Art and science are closely intertwined, they are not two independent streams of knowledge, as the public perceives them. Sumanta Baruah, whose scientific cartoons are on display at the Indian Institute of Cartoonists has proved this. He has used his artistic skills to spread awareness on scientific topics. Some of a few Sumanta’s cartoons: The legendary scientific apple falls to the ground, but today’s Isaac Newton is too enamoured with his electronic gadgetry to even notice this ‘Eureka’ moment!.
Some of his cartoons are satirical in nature, commenting on society and the influence of science on environment and daily life. “You invented the wheel. Good, but why are you moving it so fast?” asks a polar beart on the last bit of ice to a human drowning due to global warming. In another animated cartoon, there is a “Think” option on the computer keyboard.
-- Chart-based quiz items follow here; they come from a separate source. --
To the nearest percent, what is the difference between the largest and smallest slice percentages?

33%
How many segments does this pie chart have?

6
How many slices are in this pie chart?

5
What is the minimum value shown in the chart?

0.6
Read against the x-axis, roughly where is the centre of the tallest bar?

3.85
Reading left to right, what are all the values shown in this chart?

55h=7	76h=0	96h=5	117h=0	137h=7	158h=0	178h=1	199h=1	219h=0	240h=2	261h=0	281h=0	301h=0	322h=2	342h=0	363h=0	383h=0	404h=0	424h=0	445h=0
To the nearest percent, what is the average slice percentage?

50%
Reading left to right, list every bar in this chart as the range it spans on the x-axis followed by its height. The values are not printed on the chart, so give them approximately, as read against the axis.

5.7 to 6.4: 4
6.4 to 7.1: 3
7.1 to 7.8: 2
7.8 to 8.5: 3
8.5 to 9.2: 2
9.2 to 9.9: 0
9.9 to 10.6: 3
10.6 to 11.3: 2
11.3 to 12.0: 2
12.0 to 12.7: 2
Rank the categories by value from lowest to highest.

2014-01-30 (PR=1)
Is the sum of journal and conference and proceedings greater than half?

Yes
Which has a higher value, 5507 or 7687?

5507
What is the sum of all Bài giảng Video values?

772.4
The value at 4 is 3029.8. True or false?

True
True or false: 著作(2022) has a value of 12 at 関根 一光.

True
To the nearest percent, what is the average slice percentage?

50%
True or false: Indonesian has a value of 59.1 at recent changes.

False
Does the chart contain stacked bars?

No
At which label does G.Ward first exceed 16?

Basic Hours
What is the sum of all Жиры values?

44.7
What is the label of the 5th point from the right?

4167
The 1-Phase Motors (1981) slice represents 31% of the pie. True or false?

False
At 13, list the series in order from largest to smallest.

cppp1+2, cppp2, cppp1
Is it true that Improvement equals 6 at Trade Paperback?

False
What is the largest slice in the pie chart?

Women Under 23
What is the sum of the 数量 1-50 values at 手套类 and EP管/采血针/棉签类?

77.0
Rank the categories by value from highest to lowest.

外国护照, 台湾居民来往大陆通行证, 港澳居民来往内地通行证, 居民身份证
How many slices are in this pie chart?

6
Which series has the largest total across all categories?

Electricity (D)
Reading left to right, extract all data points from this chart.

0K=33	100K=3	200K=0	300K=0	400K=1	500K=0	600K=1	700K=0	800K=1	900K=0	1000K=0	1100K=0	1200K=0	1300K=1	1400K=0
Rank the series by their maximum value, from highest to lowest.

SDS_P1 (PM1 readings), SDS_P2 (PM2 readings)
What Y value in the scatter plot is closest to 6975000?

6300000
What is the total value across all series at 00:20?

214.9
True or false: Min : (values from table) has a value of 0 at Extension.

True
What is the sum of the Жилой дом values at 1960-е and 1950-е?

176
Sumanta Baruah creates cartoons that cover a range of topics, from science and technology to the environment to current political events. His cartoons frequently deal with the societal impact of technology, environmental crises, and contemporary socio-political situations. He has been drawing cartoons for English and Assamese publications for over two decades (Bijnan Jeuti, Drishti, Satsori, Current Science, Resonance, and Science Reporter, to name a few). His cartoons have been shown in both national and international cartoon exhibitions. In 2010, the Indian Cartoon Gallery in Bengaluru hosted ‘Smile-with-Science’; a solo exhibition of his science, technology, and environmental cartoons. He spoke at TEDxSIBMBengaluru in February 2020, where he gave a talk titled ‘Cartoons for Science, Society, and Change’. Sumanta is currently employed as a Senior Manager in Software Product Management at Samsung R&D India in Bengaluru.
The problem of cartooning, according to Sumanta, is its brevity. It can be difficult to convey a concept in the fewest words and lines possible, let alone in single-frame composition. A novice must examine the work of prominent cartoonists from India and beyond, both past and current. Because drawing is a vital aspect of a cartoon, it, like any other field, needs continual drawing practice.
Knowledge parted through these cartoons has made learning fun and Sumanta Baruah is truly helping our society open their eyes with his cartoons filled with humour and logic.